When I first started running, I defined “race” as a noun: the event of running. My goal was to finish. Just get to the end. And that was enough.
As I trained more seriously, I began to set race goals for myself. “Race” became a verb: to race. To meet a goal. Sometimes I missed those goals; I wanted a Boston Qualifying time in my first marathon, but missed it by two minutes (yes, TWO MINUTES). Sometimes I just barely got them; in my first half marathon, the Santa Barbara Wine Country Half, my hope was to get in under two hours. My finish time was 1:59:58! And sometimes I beat them; in the Tinker Bell Half, I was aiming for 1:45 and I came in at 1:43. And that was enough.

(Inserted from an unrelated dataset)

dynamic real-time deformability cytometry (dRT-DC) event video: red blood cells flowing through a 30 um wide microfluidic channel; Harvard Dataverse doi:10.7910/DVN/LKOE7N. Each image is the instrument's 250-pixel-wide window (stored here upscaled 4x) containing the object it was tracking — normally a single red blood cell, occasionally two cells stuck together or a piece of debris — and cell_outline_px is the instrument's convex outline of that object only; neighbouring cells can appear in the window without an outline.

Then, while I was training for my first trail 22K, my coach mentioned in passing, “you’ll podium with this one.” Say what?! Podium? As in, win? Win a place? Like first, second or third place? ME?! He was right, as he usually is:
Suddenly, the verb “to race” had another meaning. It became a competition. And not just against myself. Finishing or meeting a goal was not enough. “To race” meant to compete against other people and to win. And, overnight, I had podium fever. I had a taste of winning. And I liked it. I loved it. I wanted more of it.
“Winning isn’t everything; it’s the only thing.”

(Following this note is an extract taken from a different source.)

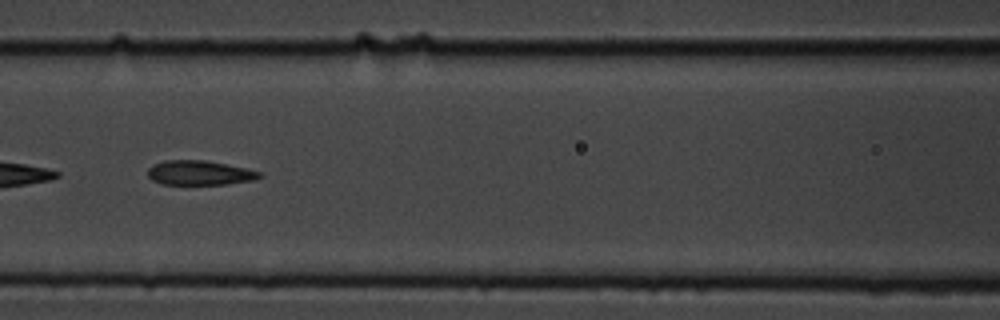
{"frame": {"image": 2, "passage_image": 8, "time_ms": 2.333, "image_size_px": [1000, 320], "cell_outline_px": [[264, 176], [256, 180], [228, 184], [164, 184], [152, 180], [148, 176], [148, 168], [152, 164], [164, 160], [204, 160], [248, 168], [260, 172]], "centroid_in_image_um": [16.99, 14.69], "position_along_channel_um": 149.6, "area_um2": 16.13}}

In my next race (the following weekend; how is that for crazy?!), I pushed more than I had ever pushed before. I ran the Fiesta Days 10K, a super hilly course, in 44:35. At mile 3, a traffic cop said, “there is the first woman! Go, first woman!” My jaw dropped (as much as one’s jaw can drop when pushing a stupidly fast pace up a hill). I pushed more. I won first place female overall. Me. Me, who had never dreamed of winning anything related to running ever in my life, except maybe a race raffle for free shoelaces or something.
I had one more race to go in my spring series, an 8 mile trail race in the Hollywood hills. I was determined to place again. But I was exhausted. I had very little juice left. For most of the race I knew I was in fourth place. I saw one, two, and three women go by at the turn-around point. But I put my head down and kept pushing. When I crossed the finish at 1:03:04, I was sad. Sad that I had not placed. Disappointed in myself.

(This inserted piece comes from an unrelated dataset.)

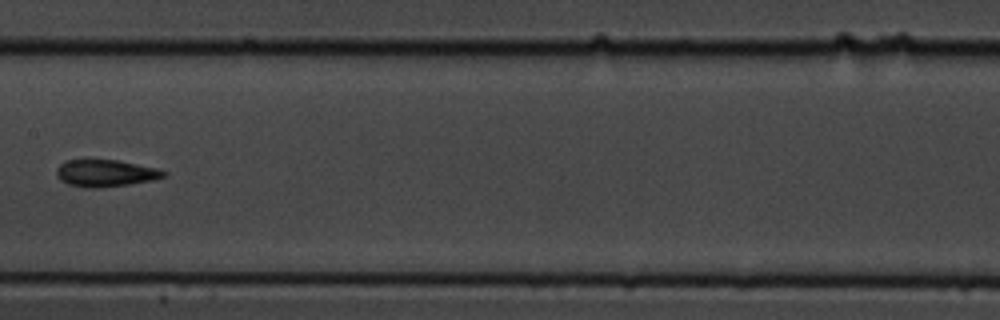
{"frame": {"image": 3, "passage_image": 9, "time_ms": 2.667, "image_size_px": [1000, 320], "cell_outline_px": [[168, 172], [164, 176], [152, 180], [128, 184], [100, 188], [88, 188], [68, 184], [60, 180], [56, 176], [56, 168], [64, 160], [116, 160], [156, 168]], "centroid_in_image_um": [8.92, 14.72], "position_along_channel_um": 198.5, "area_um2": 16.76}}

And I knew that was crazy. I knew I should be happy with my amazing time (a new PR for trail!), my extreme push, my overall excellent performance. My family cheered. I tried to put on a happy face.
I looked at the results as soon as they were printed at the race booth; yep, fourth place. I had placed first in my division, but that didn’t reduce the sting of fourth. “I’m so stupid for feeling this way,” I though to myself over and over again. “Be happy!” I tried to silence that crazy lady voice, the one that was sad, the one that is competitive. I posed with my first place division medal and smiled.
And then some sort of miracle happened. I got home and checked the official race results online. I had placed. I had placed third female overall. In my last ditch efforts, I had somehow passed one woman. I was ecstatic.
I fully realize that these three races were small and not ultra competitive. I will not always place. In fact, I will NOT place more often than I WILL place. That is reality. And I have to be okay with that. Because it really is just about getting out there, trying my best, and finishing strong. I need to figure out how to silence my “MUST WIN EVERYTHING” demon. Find satisfaction in the wonderful triumph of finishing. Make “race” a noun again. Enjoy the ride.
But right now? Today? Today I am a runner who has won races. I am a runner who had a podium trifecta in three weeks. And that is amazing.